The brains behind this programme, Chaturvedi added that they held several rounds of discussions with officers and came up with this. "Several people from the village have lost their lives to hooch and many of them have become handicapped, so it was important to bring them into the mainstream and they are earning money and leading respectful lives presently," he said.
New lease of life
For Chayanpurva village resident Ramkali, who only goes by her first name, it’s the first time that she is engaged in a trade other than preparing hooch to earn money.
Ramkali, who is in her late 20s, is a mother of three. She stated that she started making diyas about a month ago and has been earning Rs 100 per day. She mentioned that her husband, who is a daily wage labourer, had failed to find work since the Covid-19-induced lockdown was imposed.
“Around last Diwali, my husband was jailed for three days when he was caught by the police for selling liquor in a market nearby,” she added.
She explained that members of the community are neither educated nor skilled enough to take up other jobs. This made making and selling of hooch a lucrative trade and that's why it ran across generations. However, Ramkali said that they always wanted to shift to another line of work, because of the risks involved, but now finally it’s behind them and they can lead a happy and prosperous life.
“Jab galat kaam karte the na tab police ko dekh kar bhaagte the lekin ab police ke saath baith kar baat kar lete hai ham log (Earlier we used to run from police as we were in illegal trade, but now we sit and converse with them),” said Ramkali.
Another resident, Basanti, 29, who also goes by her first name, said that she works with six other women in the village to make diyas. She said she prepared hooch for three years after her marriage to run the house.
Basanti said she earns about Rs 150 per day, and she received a payment of Rs 2,600 a fortnight ago.
The work of making diyas in the village is being supervised by non-profit Makkhiwala, which is providing wax and other raw material to these women and is responsible for its marketing.
Speaking to 101Reporters, Nimit Kumar Singh, director of Makkhiwala, said that they wanted the locals to start beekeeping as it’s a profitable business and requires minimum effort at first. However, as Diwali was nearing and the women residents were in dire need of money, they decided to make diyas.
He explained that for the programme, they have hired one woman from each family in the village. Each woman from the 98 families in the village is paid Rs 1.50 for every diya and they have manufactured over 2.2 lakh diyas, he added.
He mentioned that they are not earning a huge profit as the production cost for one piece comes at around Rs 5, and they sell it for Rs 5.50 per piece. However, he clarified that making a profit was not their motive. He added that they have a target to sell 5 lakh diyas by Diwali.
Green initiatives across state
The Uttar Pradesh administration is not leaving any stone unturned to make this Diwali environment-friendly.

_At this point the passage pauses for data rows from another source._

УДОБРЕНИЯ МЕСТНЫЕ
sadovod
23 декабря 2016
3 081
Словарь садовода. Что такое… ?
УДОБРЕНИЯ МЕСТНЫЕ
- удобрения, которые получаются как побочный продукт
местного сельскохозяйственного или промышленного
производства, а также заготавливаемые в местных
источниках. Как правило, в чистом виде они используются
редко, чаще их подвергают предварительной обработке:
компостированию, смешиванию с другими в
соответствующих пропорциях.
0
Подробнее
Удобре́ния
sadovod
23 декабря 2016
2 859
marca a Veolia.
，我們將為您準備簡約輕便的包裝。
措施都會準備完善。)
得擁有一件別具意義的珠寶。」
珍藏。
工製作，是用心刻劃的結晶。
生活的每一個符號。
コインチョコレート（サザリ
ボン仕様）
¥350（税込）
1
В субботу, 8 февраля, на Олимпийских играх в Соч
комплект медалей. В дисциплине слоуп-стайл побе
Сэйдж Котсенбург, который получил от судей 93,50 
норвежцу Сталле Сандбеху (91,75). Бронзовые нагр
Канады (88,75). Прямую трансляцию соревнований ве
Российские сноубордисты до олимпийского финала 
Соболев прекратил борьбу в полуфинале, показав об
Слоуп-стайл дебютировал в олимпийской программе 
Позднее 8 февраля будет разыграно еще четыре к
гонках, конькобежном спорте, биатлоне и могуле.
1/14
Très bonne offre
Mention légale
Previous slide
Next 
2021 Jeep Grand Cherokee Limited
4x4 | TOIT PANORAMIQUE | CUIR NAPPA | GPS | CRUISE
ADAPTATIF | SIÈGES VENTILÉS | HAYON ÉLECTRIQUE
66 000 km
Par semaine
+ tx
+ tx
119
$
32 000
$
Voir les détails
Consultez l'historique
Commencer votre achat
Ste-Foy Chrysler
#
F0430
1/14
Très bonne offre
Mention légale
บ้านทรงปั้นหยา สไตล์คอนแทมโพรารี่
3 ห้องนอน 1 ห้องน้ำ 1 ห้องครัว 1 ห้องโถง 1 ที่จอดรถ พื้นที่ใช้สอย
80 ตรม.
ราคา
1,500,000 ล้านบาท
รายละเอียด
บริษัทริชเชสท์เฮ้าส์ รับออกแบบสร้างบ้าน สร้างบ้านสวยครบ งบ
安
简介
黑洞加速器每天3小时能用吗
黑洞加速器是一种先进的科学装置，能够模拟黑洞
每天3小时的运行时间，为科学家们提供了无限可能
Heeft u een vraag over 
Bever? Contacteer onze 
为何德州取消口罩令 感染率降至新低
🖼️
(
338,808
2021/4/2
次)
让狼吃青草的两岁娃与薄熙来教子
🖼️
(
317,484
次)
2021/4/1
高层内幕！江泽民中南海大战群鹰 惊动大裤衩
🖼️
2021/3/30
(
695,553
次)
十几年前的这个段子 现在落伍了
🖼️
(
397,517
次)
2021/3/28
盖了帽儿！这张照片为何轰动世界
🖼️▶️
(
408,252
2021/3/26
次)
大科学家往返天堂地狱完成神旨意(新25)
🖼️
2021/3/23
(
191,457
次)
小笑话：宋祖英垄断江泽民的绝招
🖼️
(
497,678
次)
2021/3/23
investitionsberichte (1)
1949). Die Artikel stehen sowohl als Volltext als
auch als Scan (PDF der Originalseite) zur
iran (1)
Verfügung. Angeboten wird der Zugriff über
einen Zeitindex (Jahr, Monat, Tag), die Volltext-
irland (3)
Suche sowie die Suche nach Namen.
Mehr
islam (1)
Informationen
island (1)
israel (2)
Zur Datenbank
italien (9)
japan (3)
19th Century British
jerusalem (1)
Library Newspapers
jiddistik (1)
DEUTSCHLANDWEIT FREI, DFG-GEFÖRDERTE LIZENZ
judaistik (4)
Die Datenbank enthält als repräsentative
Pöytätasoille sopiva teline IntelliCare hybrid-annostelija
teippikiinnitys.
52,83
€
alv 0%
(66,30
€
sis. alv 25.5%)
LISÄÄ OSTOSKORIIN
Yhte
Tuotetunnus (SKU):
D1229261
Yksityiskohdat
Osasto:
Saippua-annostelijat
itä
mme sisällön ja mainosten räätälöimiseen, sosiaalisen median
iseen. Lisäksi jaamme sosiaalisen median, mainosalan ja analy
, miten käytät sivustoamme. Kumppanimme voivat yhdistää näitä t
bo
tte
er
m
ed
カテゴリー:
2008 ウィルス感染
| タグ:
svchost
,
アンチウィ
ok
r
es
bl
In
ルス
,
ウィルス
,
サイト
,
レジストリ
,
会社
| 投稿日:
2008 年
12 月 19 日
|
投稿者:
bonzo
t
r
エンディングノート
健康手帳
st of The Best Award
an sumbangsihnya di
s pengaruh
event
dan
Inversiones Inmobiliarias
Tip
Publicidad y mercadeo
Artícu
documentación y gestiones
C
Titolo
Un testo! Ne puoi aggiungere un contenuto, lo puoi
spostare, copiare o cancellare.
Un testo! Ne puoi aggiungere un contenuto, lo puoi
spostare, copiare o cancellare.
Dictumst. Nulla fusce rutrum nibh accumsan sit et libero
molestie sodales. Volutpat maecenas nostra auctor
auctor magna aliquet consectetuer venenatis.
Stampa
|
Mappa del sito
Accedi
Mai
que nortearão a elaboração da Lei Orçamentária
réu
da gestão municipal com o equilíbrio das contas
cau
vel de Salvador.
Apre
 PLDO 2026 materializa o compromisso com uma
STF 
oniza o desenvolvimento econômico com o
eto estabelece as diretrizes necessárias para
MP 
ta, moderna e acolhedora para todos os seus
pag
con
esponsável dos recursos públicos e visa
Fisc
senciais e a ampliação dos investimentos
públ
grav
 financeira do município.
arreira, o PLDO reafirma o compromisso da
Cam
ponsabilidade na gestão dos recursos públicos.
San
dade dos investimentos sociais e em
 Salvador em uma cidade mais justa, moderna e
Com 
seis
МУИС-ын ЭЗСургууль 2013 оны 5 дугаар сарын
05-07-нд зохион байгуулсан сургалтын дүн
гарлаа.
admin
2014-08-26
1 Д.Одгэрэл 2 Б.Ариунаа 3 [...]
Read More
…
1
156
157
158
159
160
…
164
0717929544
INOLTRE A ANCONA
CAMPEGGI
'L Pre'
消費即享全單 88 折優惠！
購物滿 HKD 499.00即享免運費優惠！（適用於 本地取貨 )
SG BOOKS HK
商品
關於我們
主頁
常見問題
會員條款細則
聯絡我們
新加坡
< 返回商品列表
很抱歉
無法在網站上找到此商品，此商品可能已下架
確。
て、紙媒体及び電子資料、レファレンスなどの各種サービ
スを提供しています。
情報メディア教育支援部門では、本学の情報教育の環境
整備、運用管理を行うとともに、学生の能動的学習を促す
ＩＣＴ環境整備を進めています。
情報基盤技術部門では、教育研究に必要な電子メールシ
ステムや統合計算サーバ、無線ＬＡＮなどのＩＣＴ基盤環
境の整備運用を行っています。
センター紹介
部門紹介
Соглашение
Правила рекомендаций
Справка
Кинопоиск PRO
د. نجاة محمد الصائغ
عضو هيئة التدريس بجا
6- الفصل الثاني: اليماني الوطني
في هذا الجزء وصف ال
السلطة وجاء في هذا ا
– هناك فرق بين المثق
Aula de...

The Lucknow administration has begun selling cow-dung diyas through the ‘Lucknow One’ application, which is used to solve sanitation and water problems. Speaking to the media, Lucknow municipal commissioner Ajay Dwivedi said that the step to make and sell cow-dung diyas is being taken to promote an eco-friendly festival and it would also bring in money.
The Uttar Pradesh prison department is also getting cow-dung diyas manufactured by the prisoners in Mathura jail, according to official sources.
(The author is Lucknow-based freelance journalist and a member of 101Reporters.com, a pan-India network of grassroots reporters.)